Wordsmart dan redefinisi kecerdasan

ISTILAH “kecerdasan”, akhir-akhir ini, muncul dalam banyak disiplin ilmu. Bukan hanya dalam psikologi dan pendidikan istilah tersebut dikenal, juga pada disiplin yang lain. Apa yang dimaksudkan dengan “kecerdasan”? Masih samakah pengertian kecerdasan dengan yang pertama kali dipopulerkan Simon dan Binet, yakni kecerdasan intelektual (IQ)?

Redefinisi Kecerdasan: Bukan Hanya IQ
Apakah kecerdasan itu?

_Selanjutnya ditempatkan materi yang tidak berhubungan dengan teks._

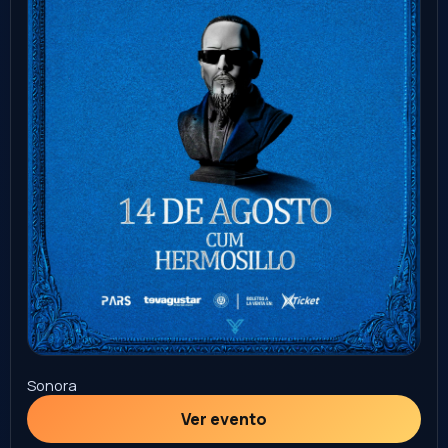
Sonora
Ver evento
Comprar
20
STAND UP
+18
AGO
Tio Rober Stand Up
Los Mochis
rock city
9:00 PM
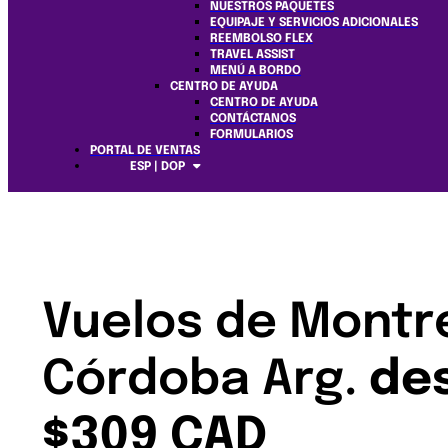
NUESTROS PAQUETES
EQUIPAJE Y SERVICIOS ADICIONALES
REEMBOLSO FLEX
TRAVEL ASSIST
MENÚ A BORDO
CENTRO DE AYUDA
CENTRO DE AYUDA
CONTÁCTANOS
FORMULARIOS
PORTAL DE VENTAS
ESP | DOP
Vuelos de Montr
Córdoba Arg.
de
$309 CAD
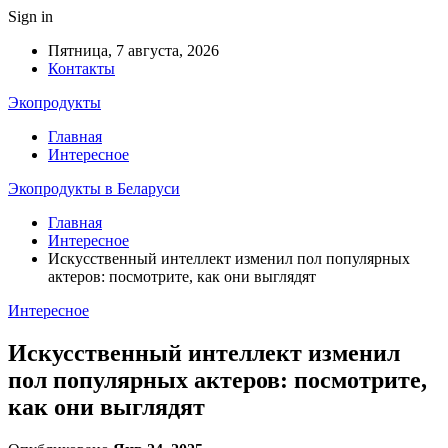
Sign in
Пятница, 7 августа, 2026
Контакты
Экопродукты
Главная
Интересное
Экопродукты в Беларуси
Главная
Интересное
Искусственный интеллект изменил пол популярных
актеров: посмотрите, как они выглядят
Интересное
Искусственный интеллект изменил
пол популярных актеров: посмотрите,
как они выглядят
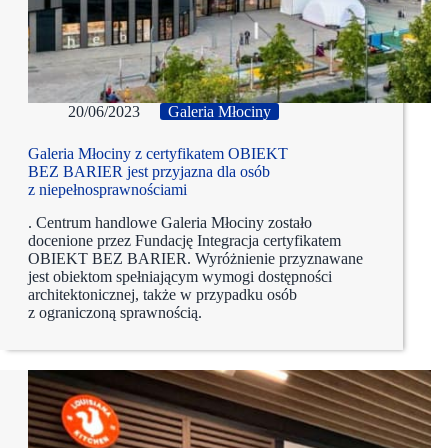
20/06/2023
Galeria Młociny
Galeria Młociny z certyfikatem OBIEKT
BEZ BARIER jest przyjazna dla osób
z niepełnosprawnościami
. Centrum handlowe Galeria Młociny zostało
docenione przez Fundację Integracja certyfikatem
OBIEKT BEZ BARIER. Wyróżnienie przyznawane
jest obiektom spełniającym wymogi dostępności
architektonicznej, także w przypadku osób
z ograniczoną sprawnością.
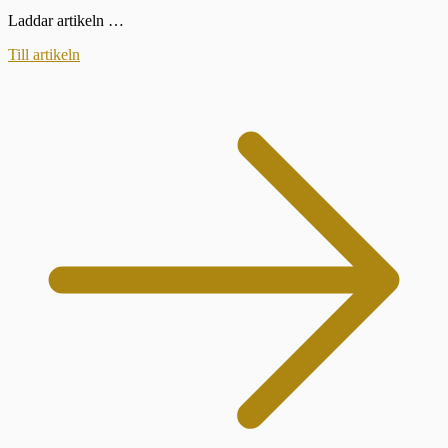
Laddar artikeln …
Till artikeln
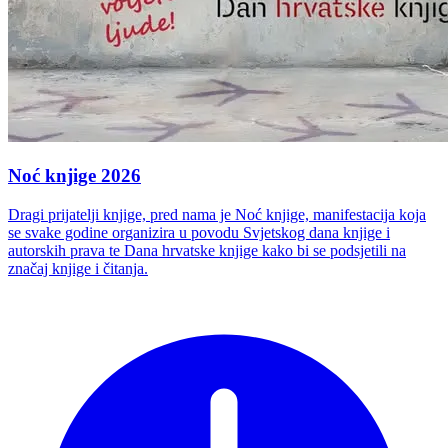
Noć knjige 2026
Dragi prijatelji knjige, pred nama je Noć knjige, manifestacija koja
se svake godine organizira u povodu Svjetskog dana knjige i
autorskih prava te Dana hrvatske knjige kako bi se podsjetili na
značaj knjige i čitanja.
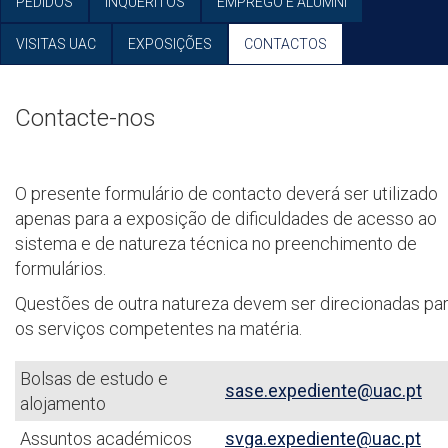
PEDIDOS
INQUÉRITOS
EMPREGO E ALUMNI
VISITAS UAC
EXPOSIÇÕES
CONTACTOS
Contacte-nos
O presente formulário de contacto deverá ser utilizado
apenas para a exposição de dificuldades de acesso ao
sistema e de natureza técnica no preenchimento de
formulários.
Questões de outra natureza devem ser direcionadas pa
os serviços competentes na matéria.
Bolsas de estudo e
sase.expediente@uac.pt
alojamento
Assuntos académicos
svga.expediente@uac.pt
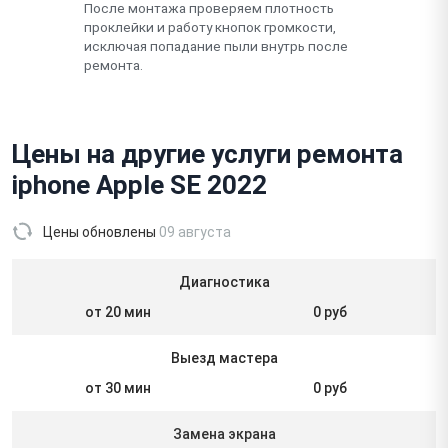
После монтажа проверяем плотность
проклейки и работу кнопок громкости,
исключая попадание пыли внутрь после
ремонта.
Цены на другие услуги ремонта
iphone Apple SE 2022
Цены обновлены
09 августа
Диагностика
от 20 мин
0 руб
Выезд мастера
от 30 мин
0 руб
Замена экрана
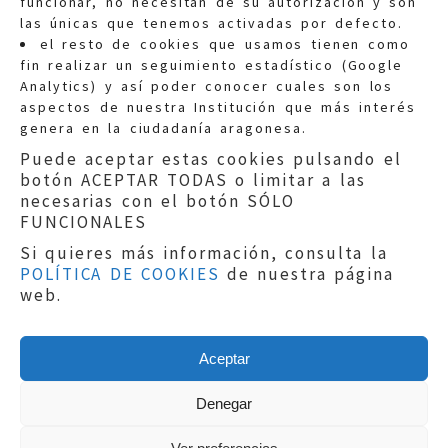
funcionar, no necesitan de su autorización y son
las únicas que tenemos activadas por defecto.
Quejas:
quejas@eljusticiadearagon.es
el resto de cookies que usamos tienen como
fin realizar un seguimiento estadístico (Google
Información general:
Analytics) y así poder conocer cuales son los
informacion@eljusticiadearagon.es
aspectos de nuestra Institución que más interés
genera en la ciudadanía aragonesa.
Teléfonos:
900 210 210
/
976 399 354
Puede aceptar estas cookies pulsando el
botón ACEPTAR TODAS o limitar a las
necesarias con el botón SÓLO
FUNCIONALES
Si quieres más información, consulta la
POLÍTICA DE COOKIES
de nuestra página
Aviso legal
|
Política de privacidad
|
web.
Protección de Datos
|
Declaración de
accesibilidad
|
Perfil del Contratante
|
Política de cookies
|
Mapa web
Aceptar
Copyright © 2019
El Justicia de Aragón
|
Desarrollo:
Sephor Consulting
Denegar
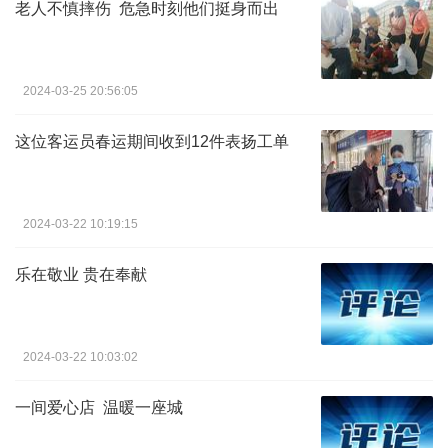
老人不慎摔伤 危急时刻他们挺身而出
2024-03-25 20:56:05
这位客运员春运期间收到12件表扬工单
2024-03-22 10:19:15
乐在敬业 贵在奉献
2024-03-22 10:03:02
一间爱心店 温暖一座城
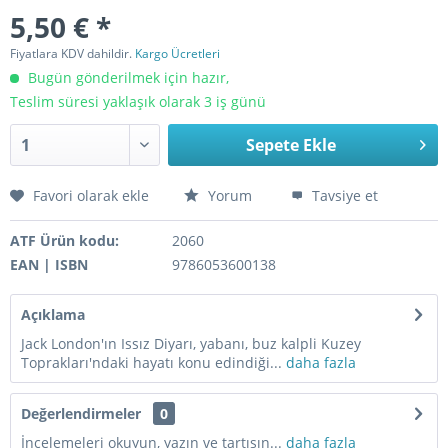
5,50 € *
Fiyatlara KDV dahildir.
Kargo Ücretleri
Bugün gönderilmek için hazır,
Teslim süresi yaklaşık olarak 3 iş günü
Sepete Ekle
Favori olarak ekle
Yorum
Tavsiye et
ATF Ürün kodu:
2060
EAN | ISBN
9786053600138
Açıklama
Jack London'ın Issız Diyarı, yabanı, buz kalpli Kuzey
Toprakları'ndaki hayatı konu edindiği...
daha fazla
Değerlendirmeler
0
İncelemeleri okuyun, yazın ve tartışın...
daha fazla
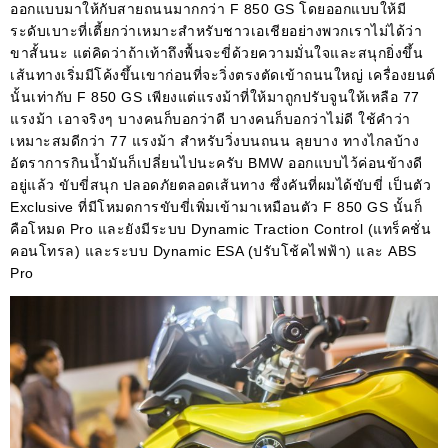
ออกแบบมาให้กับสายถนนมากกว่า
F 850 GS
โดยออกแบบให้มี
ระดับเบาะที่เตี้ยกว่าเหมาะสำหรับชาวเอเชียอย่างพวกเราไม่ได้ว่า
ขาสั้นนะ แต่คิดว่าถ้าเท้าถึงพื้นจะขี่ด้วยความมั่นใจและสนุกยิ่งขึ้น
เส้นทางเริ่มมีโค้งขึ้นเขาก่อนที่จะวิ่งตรงตัดเข้าถนนใหญ่ เครื่องยนต์
นั้นเท่ากับ
F
850 GS
เพียงแต่แรงม้าที่ให้มาถูกปรับจูนให้เหลือ
77
แรงม้า เอาจริงๆ บางคนก็บอกว่าดี บางคนก็บอกว่าไม่ดี ใช้คำว่า
เหมาะสมดีกว่า
77
แรงม้า สำหรับวิ่งบนถนน ลุยบาง ทางไกลบ้าง
อัตราการกินน้ำมันก็เปลี่ยนไปนะครับ
BMW
ออกแบบไว้ค่อนข้างดี
อยู่แล้ว ขับขี่สนุก ปลอดภัยตลอดเส้นทาง ซึ่งคันที่ผมได้ขับขี่ เป็นตัว
Exclusive
ที่มีโหมดการขับขี่เพิ่มเข้ามาเหมือนตัว
F 850 GS
นั้นก็
คือโหมด
Pro
และยังมีระบบ
Dynamic Traction Control
(
แทร็คชั่น
คอนโทรล
)
และระบบ
Dynamic ESA
(
ปรับโช้คไฟฟ้า
)
และ
ABS
Pro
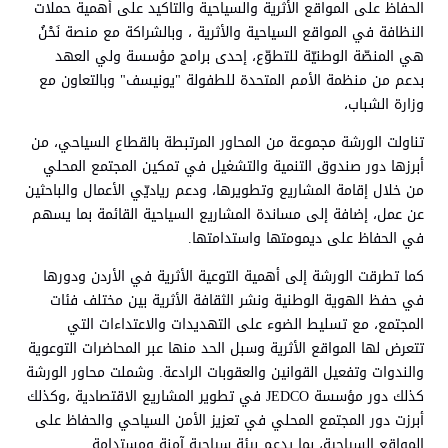
الحفاظ على المواقع الأثرية والسياحية والتاكيد على أهمية حملات
النظافة في المواقع السياحية والأثرية ، وبالشراكة مع منصة نَحْنُ
هي المنصّة الوطنيّة للتطوّع، إحدى برامج مؤسسة ولي العهد
بدعم من منظمة الأمم المتحدة للطفولة "يونيسف" وبالتعاون مع
وزارة الشباب،
تناولت الورشة مجموعة من المحاور المرتبطة بالقطاع السياحي، من
أبرزها دور صندوق التنمية والتشغيل في تمكين المجتمع المحلي
من خلال إقامة المشاريع وتطويرها، ودعم رياديّي الأعمال والباحثين
عن عمل، إضافة إلى مساندة المشاريع السياحية القائمة بما يسهم
في الحفاظ على ديمومتها واستدامتها.
كما تطرقت الورشة إلى أهمية التوعية الأثرية في الأردن ودورها
في حفظ الهوية الوطنية ونشر الثقافة الأثرية بين مختلف فئات
المجتمع، مع تسليط الضوء على التهديدات والاعتداءات التي
تتعرض لها المواقع الأثرية وسبل الحد منها عبر المحاضرات التوعوية
والندوات وتفعيل القوانين والعقوبات الرادعة. وشملت محاور الورشة
كذلك دور مؤسسة JEDCO في تطوير المشاريع الاقتصادية ،وكذلك
أبرزت دور المجتمع المحلي في تعزيز الأمن السياحي والحفاظ على
المواقع السياحية، بما يدعم بيئة سياحية آمنة ومستدامة.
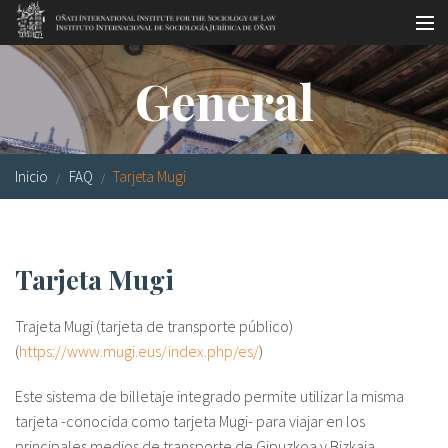
Pasar al contenido principal
Master oficial
General
Workshops
Visitas
Inicio
FAQ
Tarjeta Mugi
Biblioteca
Publicaciones
Tarjeta Mugi
Sociología jurídica
Trajeta Mugi (tarjeta de transporte público)
Becas
(
https://www.mugi.eus/index.php/es/
)
Investigación
Este sistema de billetaje integrado permite utilizar la misma
Equipo
tarjeta -conocida como tarjeta Mugi- para viajar en los
principales medios de transporte de Gipuzkoa y Bizkaia.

Sampai hari ini, masih banyak orang beranggapan bahwa kecerdasan sebatas takaran intelektual saja (IQ).

Seakan-akan, tamatlah riwayat dan suramlah masa depan orang yang ber-IQ jongkok. Padahal, kenyataan sehari-hari tidak demikian. Ada orang yang tingkat IQ-nya biasa-biasa saja, namun sukses dalam hidup. Sebaliknya, ada orang yang sangat cerdas, namun gagal. Ini membuktikan, hanya mengandalkan kecerdasan IQ saja tidaklah cukup untuk hidup.

Theodore Simon dan Alfred Binet adalah tokoh yang mula-mula memperkenalkan kecerdasan intelektual melalui karya Binet Test or Scale, yakni skala verbal individual yang dikembangkan pada tahun 1905. Skala angka Tes Simon-Binet dirancang untuk memperkirakan dan mengukur kemampuan intelektual relatif dari anak-anak Prancis. Namun, pada 1916, Binet Test direvisi dengan nama Standard Binet Scale yang dicocokkan dengan standar Amerika. Direvisi lagi pada tahun 1937 dan 1960.

Multiple intelligences menurut Howard Gardner


Sumber: http://www.itiadventure.com/multiple_intelligences_handout.jpg

Binet memperkenalkan pula konsep tentang kemampuan rata-rata, khususnya anak-anak pada usia kronologis tertentu. Temuan ini kemudian dikenal dengan istilah Intelligence Quotient (IQ). Simon memasukkan konsep Jean Piaget guna melengkapi tes membaca yang dilakukan Binet atas anak-anak Parisia. Inilah studi yang menjadi titik awal bagi penelitian pakar selanjutnya tentang kecerdasan.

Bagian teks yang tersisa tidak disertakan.